Copybarista is intentionally narrowly scoped: it's a Python program which publishes clean OSS packages from private or monorepo sources while rewriting the exported tree and syncing through GitHub pull requests. Built and maintained by rekursiv.ai, it manages syncs between repositories while fitting a Python and GitHub toolchain.

Short version:

Need Copybarista Copybara Git subtree / git-filter-repo
Python package workflow :white_check_mark: Built for Python repos, TOML config, Python CI :warning: Powerful, but Java/Starlark-based :warning: Git-first; project behavior becomes scripts
Rewrite imports/docs/private blocks :white_check_mark: Built in :white_check_mark: Broad transform model :x: Requires custom scripts
GitHub PR sync in both directions :white_check_mark: Example export/import workflows :warning: Requires workflow glue :x: No built-in PR workflow
Preserve full history :x: Squash-style export focus :white_check_mark: Yes :white_check_mark: Yes
General migration engine :x: Intentionally scoped :white_check_mark: Yes :x: No
  • Use Copybarista when the hard part is not splitting history, but producing a clean OSS package repository with deterministic rewrites, private-name checks, and GitHub PR syncs.
  • Use Copybara when you need a more general purpose, broader migration engine.
  • Use Git subtree or git-filter-repo when history preservation is the main goal and the subtree is already self-contained.

The detailed comparison below lists the specific workflow capabilities.

Install

uv tool install copybarista
copybarista --help

Other options:

uv add copybarista
pipx install copybarista
pip install copybarista

Copybarista requires Python 3.12. Git exports also require the system git executable.

Quick Start

Create copy.barista.toml at the root of the source checkout:

[workflow]
name = "widget"
mode = "squash"
source_root = "packages/widget"

[destination.folder]
path = "/tmp/widget-oss"

※ ※ ※

## QUESTIONS
1. Translate this sentence from the Copybarista overview into Spanish: "Git exports also require the system git executable."
2. Continue the Copybarista overview from the point where it stops.
The data that follows comes from a separate source.

※ ※ ※

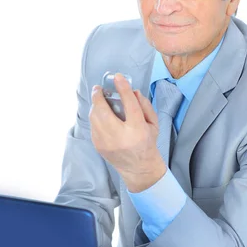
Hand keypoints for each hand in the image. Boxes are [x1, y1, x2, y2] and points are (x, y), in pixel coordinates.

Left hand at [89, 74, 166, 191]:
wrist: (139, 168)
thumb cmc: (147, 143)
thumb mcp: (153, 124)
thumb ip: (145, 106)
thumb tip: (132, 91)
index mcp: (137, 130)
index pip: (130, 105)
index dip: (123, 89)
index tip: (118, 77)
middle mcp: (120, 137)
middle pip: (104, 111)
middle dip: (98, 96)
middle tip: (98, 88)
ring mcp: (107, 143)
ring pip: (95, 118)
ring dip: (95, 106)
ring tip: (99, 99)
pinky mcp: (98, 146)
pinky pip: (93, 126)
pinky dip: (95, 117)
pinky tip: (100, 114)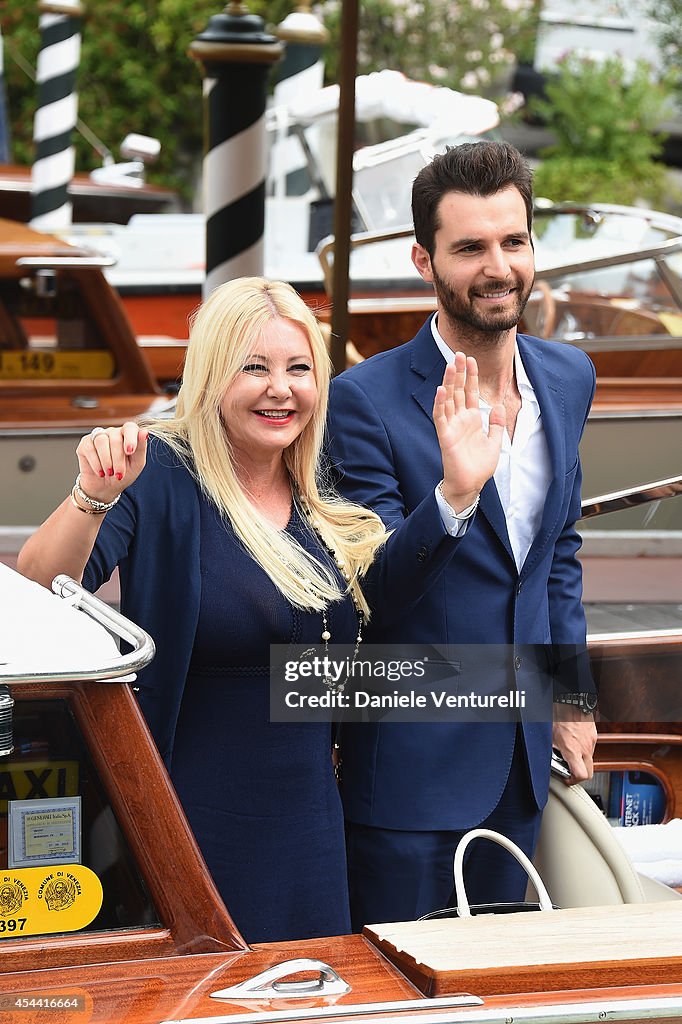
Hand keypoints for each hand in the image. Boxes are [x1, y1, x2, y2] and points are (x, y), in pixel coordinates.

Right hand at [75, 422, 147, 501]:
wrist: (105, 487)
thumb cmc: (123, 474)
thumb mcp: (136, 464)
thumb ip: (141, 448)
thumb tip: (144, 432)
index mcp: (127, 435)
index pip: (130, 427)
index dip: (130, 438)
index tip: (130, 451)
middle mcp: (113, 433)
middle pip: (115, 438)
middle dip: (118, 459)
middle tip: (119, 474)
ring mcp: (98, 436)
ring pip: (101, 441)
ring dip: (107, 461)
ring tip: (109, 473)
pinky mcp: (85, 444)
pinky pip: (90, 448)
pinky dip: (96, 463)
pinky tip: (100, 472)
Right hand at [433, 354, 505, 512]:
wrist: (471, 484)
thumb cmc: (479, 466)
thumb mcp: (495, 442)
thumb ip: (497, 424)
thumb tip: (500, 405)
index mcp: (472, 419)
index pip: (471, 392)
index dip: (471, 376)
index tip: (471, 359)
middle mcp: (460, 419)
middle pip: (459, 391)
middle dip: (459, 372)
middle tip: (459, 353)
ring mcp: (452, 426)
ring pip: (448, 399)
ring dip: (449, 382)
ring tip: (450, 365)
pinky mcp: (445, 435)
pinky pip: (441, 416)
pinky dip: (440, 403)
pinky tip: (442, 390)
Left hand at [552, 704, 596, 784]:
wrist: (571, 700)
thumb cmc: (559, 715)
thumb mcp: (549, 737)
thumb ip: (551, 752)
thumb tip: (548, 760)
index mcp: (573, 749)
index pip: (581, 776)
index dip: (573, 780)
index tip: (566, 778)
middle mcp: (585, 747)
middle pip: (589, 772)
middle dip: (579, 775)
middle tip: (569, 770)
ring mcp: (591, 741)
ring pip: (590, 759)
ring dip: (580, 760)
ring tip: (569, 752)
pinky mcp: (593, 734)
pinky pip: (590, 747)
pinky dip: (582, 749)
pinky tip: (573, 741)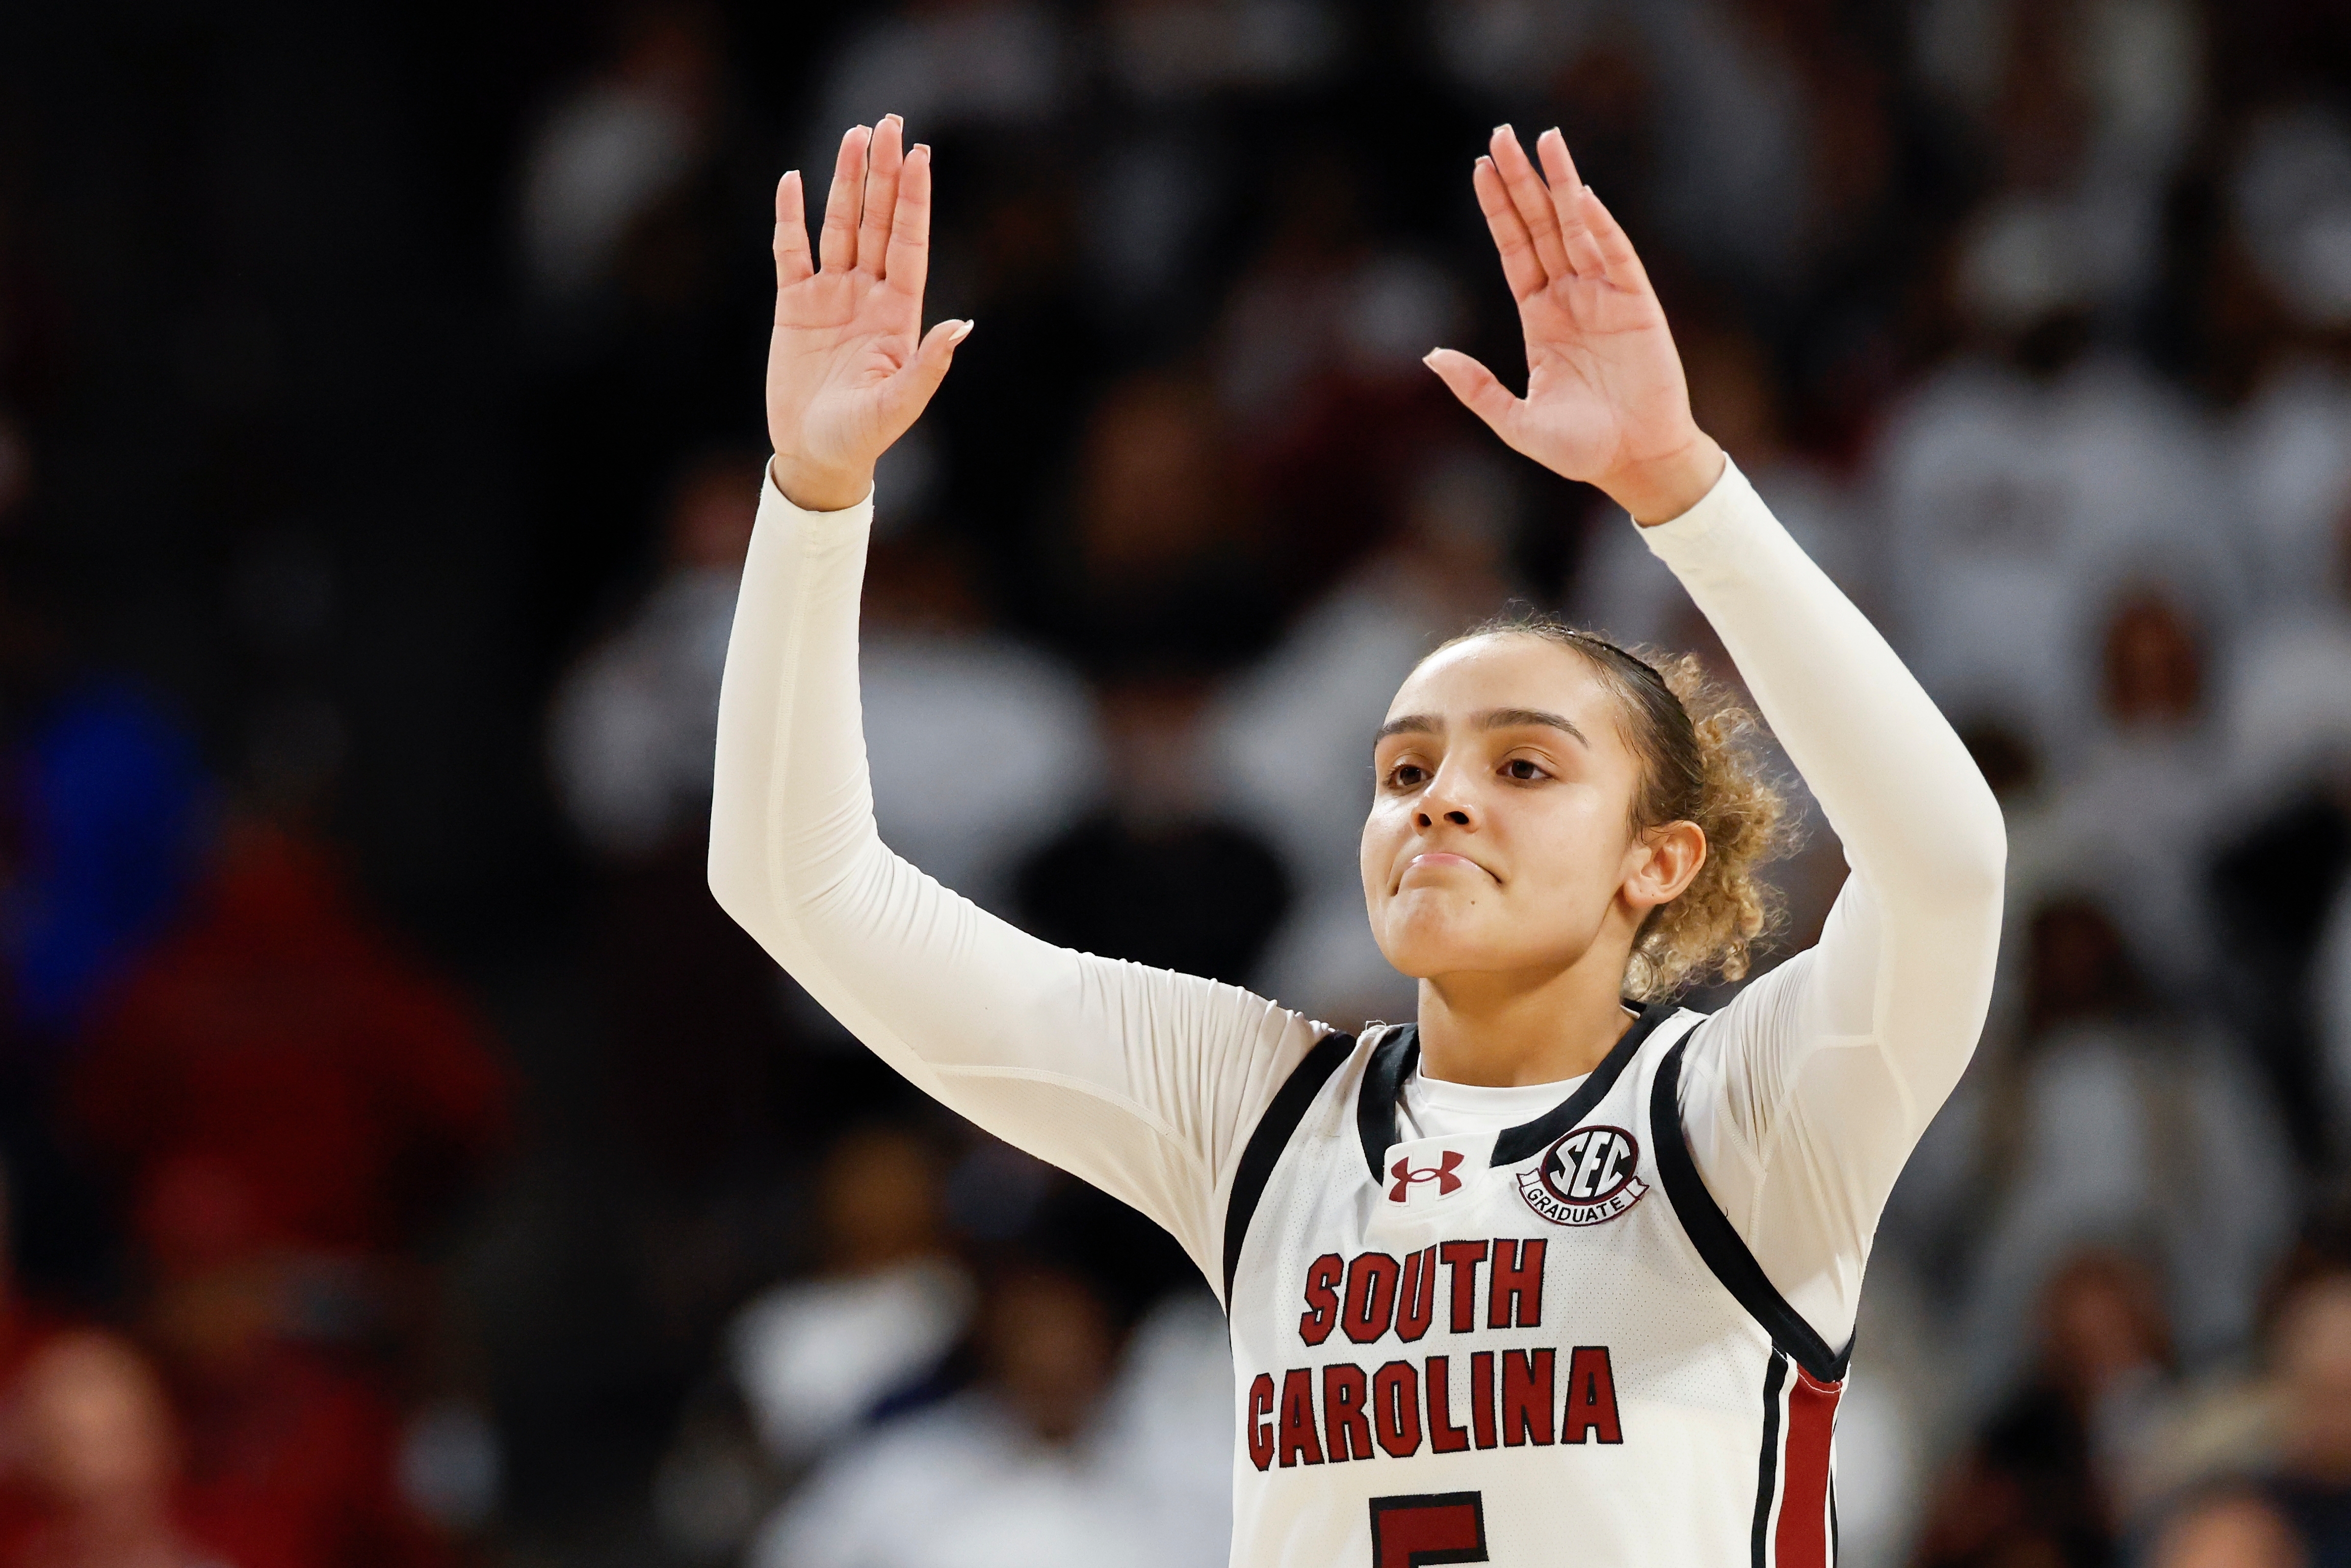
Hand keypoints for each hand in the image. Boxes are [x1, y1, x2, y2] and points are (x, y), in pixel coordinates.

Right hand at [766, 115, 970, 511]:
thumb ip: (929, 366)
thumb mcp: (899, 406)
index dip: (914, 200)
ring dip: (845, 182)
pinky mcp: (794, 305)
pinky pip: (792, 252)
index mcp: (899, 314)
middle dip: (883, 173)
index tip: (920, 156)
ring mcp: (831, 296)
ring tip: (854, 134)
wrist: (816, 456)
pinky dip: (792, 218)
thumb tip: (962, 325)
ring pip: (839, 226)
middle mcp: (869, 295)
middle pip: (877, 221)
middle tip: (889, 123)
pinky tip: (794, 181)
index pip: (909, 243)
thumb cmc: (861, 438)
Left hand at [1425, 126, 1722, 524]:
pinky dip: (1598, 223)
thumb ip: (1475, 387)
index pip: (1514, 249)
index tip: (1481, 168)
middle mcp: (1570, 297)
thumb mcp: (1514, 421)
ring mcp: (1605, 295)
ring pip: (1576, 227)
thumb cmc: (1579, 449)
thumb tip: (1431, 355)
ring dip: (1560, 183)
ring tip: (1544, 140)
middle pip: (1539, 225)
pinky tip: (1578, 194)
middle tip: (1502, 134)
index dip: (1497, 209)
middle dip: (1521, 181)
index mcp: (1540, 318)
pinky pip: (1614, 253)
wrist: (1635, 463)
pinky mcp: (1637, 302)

※ ※ ※

## EXERCISE ANSWERS
1. Las exportaciones de Git también requieren el ejecutable git del sistema.

2.
[files]
include = ["**"]
exclude = [
  ".pytest_cache/**",
  "**/.pytest_cache/**",
  ".ruff_cache/**",
  "**/.ruff_cache/**",
  ".venv/**",
  "**/__pycache__/**",
  "*.pyc",
  "**/*.pyc",
  "dist/**",
]

[[transform]]
type = "replace"
path = "tests/test_widget.py"
before = "from monorepo.packages.widget import"
after = "from widget import"

Validate the config and export the standalone tree:

copybarista validate copy.barista.toml
copybarista export copy.barista.toml /path/to/source \
  --folder-dir /tmp/widget-oss

If /tmp/widget-oss already exists, pass --force to replace it after Copybarista's destination safety checks:

copybarista export copy.barista.toml /path/to/source \
  --folder-dir /tmp/widget-oss \
  --force \
  --json

The source_ref argument is the checkout root. workflow.source_root is resolved relative to that root, and exported files land at the destination root. Use [[files.copy]] when a public package should also include selected shared files from elsewhere in the same checkout.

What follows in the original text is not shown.